*Directions*. Word for word, transcribe the data below from the line with "Deutschland, deutsche Inseln" to the line with "Wir behalten uns", keeping both of those lines.

*Records provided*.
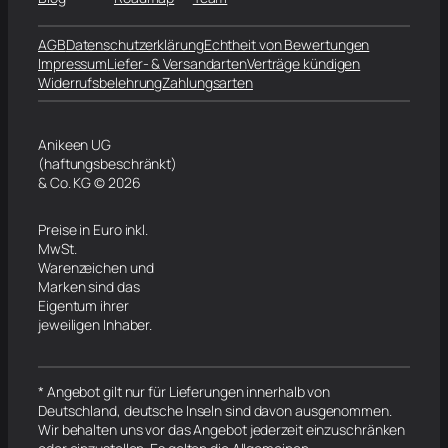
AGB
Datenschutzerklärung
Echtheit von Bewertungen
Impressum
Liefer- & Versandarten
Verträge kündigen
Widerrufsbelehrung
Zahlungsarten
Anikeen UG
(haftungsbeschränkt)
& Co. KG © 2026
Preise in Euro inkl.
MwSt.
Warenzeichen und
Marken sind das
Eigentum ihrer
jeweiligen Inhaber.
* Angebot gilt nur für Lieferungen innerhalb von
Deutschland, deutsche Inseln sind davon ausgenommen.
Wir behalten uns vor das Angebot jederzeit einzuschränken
--
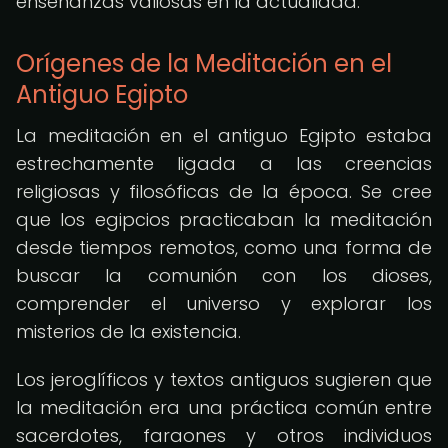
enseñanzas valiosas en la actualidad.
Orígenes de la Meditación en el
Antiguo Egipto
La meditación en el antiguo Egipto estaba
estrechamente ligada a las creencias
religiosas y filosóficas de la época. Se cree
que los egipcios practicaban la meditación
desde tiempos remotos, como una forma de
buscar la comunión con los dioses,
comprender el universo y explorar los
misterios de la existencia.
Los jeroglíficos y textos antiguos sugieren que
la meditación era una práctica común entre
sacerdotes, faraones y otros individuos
--
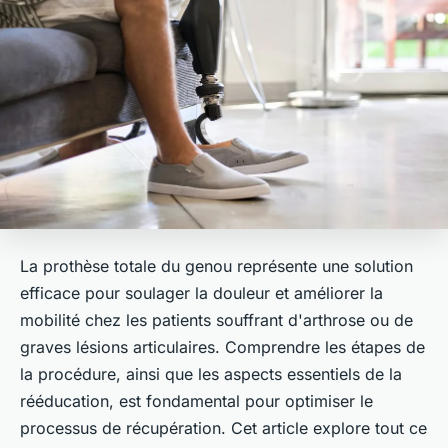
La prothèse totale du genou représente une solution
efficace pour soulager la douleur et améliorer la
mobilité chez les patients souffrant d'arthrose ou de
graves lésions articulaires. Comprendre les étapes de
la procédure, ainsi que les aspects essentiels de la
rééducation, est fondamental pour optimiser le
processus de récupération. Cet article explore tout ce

*Output for this task*.
Deutschland, deutsche Inseln sind davon ausgenommen.
Wir behalten uns vor das Angebot jederzeit einzuschränken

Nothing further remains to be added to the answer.